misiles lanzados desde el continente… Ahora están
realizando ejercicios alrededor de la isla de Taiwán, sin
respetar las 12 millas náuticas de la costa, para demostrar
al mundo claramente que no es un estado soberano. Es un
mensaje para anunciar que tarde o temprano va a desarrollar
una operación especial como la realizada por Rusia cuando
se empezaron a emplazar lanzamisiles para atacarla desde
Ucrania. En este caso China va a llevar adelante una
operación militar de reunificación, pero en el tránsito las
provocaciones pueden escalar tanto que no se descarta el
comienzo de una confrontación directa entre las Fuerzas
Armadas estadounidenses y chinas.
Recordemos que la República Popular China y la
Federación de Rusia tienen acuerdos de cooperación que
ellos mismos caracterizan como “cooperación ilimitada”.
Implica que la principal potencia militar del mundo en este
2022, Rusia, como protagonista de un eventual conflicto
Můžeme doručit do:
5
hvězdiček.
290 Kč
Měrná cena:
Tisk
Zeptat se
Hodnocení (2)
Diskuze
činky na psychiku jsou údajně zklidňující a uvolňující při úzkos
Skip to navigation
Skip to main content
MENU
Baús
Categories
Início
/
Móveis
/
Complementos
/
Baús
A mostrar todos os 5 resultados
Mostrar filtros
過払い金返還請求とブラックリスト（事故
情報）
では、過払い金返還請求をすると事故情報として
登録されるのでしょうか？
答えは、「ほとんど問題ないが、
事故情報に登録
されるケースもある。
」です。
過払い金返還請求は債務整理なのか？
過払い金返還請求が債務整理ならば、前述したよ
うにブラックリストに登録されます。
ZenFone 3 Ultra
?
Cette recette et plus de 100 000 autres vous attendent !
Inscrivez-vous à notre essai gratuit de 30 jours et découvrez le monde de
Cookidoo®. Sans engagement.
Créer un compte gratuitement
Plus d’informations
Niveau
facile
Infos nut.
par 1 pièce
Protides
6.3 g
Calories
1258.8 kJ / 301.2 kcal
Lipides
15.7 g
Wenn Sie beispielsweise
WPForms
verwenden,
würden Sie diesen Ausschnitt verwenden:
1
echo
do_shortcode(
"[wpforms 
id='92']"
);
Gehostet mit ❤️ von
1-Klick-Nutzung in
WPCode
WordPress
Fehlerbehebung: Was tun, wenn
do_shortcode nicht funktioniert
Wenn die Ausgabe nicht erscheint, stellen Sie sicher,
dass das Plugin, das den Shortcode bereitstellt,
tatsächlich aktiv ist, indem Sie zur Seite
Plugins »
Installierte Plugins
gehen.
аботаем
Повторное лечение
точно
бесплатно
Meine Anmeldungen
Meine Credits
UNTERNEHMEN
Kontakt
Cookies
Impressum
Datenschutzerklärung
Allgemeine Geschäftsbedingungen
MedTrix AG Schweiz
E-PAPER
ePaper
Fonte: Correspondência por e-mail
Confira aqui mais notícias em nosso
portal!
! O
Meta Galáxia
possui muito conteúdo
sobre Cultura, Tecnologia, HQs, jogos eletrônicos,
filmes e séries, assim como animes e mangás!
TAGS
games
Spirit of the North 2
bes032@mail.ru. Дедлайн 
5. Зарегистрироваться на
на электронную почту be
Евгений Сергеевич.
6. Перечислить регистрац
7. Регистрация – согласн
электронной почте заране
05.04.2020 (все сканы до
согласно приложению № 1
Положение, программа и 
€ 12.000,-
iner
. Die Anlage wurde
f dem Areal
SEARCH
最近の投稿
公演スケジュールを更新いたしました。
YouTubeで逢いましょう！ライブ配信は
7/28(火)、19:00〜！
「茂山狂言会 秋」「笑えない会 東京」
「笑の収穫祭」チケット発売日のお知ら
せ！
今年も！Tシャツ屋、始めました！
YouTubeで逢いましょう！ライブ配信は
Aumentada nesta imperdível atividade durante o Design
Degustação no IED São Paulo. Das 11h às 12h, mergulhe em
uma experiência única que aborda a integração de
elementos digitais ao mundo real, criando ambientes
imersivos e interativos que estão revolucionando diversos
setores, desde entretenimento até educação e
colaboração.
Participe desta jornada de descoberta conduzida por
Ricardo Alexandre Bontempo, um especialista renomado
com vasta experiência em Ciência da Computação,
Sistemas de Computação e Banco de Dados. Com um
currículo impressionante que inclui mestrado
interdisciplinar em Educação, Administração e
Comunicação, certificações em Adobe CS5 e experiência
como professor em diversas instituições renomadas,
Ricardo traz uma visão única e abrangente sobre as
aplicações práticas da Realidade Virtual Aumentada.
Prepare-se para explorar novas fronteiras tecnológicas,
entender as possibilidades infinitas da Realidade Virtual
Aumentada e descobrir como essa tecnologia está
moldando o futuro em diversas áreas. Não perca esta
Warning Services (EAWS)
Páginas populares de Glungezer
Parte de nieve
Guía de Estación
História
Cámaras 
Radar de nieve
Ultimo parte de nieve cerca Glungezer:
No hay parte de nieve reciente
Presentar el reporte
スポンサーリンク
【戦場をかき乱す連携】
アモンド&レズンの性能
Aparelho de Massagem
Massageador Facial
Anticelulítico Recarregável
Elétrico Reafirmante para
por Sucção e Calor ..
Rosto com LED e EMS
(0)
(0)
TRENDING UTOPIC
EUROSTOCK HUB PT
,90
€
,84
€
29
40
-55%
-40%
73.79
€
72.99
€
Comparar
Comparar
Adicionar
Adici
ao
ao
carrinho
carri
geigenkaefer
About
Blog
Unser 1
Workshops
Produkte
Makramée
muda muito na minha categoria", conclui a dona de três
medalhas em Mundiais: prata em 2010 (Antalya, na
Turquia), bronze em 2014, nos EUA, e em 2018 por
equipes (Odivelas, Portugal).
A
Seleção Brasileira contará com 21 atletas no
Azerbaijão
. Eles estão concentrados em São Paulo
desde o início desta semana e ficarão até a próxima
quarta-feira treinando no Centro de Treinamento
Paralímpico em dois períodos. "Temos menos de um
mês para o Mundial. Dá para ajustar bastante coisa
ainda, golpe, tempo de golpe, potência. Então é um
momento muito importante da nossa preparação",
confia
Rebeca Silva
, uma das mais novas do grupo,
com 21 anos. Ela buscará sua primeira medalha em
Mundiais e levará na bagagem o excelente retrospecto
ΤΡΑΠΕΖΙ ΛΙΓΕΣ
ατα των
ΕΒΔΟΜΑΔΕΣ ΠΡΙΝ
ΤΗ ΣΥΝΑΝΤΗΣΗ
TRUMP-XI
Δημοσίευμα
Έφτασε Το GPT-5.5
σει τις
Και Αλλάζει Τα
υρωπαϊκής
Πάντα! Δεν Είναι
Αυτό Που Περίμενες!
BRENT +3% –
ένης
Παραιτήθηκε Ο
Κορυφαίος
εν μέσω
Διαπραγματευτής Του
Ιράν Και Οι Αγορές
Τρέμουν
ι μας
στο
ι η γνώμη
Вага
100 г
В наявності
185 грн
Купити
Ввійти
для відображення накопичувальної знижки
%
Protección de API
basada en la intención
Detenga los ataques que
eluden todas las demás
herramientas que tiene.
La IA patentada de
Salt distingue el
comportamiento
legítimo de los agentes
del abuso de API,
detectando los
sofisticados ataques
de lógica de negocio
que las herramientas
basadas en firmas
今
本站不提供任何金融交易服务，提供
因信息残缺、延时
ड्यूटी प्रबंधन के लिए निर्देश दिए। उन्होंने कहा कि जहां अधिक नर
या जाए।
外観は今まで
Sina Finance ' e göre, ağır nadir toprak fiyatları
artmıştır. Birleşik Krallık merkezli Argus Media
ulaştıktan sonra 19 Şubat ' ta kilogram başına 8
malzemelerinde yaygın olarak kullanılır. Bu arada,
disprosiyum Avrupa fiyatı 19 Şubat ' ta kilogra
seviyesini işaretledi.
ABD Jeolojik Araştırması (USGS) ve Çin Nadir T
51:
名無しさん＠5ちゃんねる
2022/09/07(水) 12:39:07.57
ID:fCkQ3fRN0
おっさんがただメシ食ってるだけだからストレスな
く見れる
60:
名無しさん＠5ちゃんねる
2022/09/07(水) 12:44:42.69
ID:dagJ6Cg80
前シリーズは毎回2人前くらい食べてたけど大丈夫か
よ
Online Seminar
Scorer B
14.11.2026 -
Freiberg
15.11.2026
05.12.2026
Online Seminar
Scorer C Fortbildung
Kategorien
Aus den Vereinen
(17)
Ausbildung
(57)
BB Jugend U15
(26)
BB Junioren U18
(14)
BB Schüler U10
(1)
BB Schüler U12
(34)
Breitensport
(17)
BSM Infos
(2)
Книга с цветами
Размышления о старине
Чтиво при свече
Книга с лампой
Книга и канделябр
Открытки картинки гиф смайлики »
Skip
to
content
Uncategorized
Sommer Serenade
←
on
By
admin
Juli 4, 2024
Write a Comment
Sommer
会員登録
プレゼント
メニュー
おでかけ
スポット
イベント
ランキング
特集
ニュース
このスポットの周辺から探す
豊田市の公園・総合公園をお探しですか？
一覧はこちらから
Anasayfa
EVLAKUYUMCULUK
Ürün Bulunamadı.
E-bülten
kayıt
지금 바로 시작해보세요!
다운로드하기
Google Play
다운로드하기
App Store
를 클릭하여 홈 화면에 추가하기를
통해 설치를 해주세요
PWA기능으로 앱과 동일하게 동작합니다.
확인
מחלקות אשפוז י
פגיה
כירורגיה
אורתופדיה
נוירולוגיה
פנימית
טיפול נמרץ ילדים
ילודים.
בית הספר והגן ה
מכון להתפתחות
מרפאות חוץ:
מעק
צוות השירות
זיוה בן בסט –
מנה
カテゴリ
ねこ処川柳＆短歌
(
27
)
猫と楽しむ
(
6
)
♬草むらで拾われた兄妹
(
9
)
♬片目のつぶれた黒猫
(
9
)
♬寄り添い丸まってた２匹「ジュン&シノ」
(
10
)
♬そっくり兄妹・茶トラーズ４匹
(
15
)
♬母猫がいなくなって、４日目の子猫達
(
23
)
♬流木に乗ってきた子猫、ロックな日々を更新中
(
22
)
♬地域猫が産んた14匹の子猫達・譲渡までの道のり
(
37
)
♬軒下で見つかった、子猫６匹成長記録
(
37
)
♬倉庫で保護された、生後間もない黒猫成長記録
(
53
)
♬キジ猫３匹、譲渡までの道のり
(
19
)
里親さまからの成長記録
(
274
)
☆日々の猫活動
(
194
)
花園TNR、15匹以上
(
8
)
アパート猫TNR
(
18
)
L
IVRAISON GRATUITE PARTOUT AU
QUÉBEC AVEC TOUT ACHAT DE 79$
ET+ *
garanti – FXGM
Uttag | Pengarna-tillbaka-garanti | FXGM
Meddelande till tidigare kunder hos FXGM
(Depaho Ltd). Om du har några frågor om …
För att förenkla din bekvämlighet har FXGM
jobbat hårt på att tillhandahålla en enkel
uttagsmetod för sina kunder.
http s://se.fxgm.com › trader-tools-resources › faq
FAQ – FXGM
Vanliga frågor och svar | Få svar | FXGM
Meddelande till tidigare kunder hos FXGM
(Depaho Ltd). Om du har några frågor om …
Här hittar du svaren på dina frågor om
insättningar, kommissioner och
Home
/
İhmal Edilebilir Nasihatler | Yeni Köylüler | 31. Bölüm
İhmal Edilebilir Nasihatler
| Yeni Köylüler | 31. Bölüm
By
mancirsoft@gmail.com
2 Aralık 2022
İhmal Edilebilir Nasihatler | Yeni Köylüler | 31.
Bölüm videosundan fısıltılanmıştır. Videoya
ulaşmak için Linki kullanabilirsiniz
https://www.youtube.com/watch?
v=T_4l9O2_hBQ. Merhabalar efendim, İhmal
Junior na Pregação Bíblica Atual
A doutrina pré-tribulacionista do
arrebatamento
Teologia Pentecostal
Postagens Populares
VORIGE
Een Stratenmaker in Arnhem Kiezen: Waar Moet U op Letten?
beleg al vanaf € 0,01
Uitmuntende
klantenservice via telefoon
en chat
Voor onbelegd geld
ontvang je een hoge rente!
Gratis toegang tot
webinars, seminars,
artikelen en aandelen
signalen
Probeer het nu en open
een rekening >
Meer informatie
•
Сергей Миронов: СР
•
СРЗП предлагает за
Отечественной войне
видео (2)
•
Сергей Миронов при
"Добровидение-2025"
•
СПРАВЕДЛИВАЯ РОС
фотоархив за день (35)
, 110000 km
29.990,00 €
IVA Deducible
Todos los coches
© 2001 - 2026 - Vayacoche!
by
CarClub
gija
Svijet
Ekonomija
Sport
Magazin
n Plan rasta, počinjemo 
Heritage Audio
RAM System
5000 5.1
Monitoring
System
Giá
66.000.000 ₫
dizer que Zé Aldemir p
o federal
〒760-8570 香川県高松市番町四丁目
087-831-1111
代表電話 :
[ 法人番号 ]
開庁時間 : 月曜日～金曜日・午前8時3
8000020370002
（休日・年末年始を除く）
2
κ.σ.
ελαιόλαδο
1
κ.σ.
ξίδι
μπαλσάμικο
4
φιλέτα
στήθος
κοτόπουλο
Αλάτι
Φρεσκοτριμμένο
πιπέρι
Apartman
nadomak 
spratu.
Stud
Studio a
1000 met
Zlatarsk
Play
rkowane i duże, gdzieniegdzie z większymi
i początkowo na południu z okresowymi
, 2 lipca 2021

__Task item__.
Pull out every line of the records that contains the string "garanti", copying each line in full.

__Written response__.
garanti – FXGM
Uttag | Pengarna-tillbaka-garanti | FXGM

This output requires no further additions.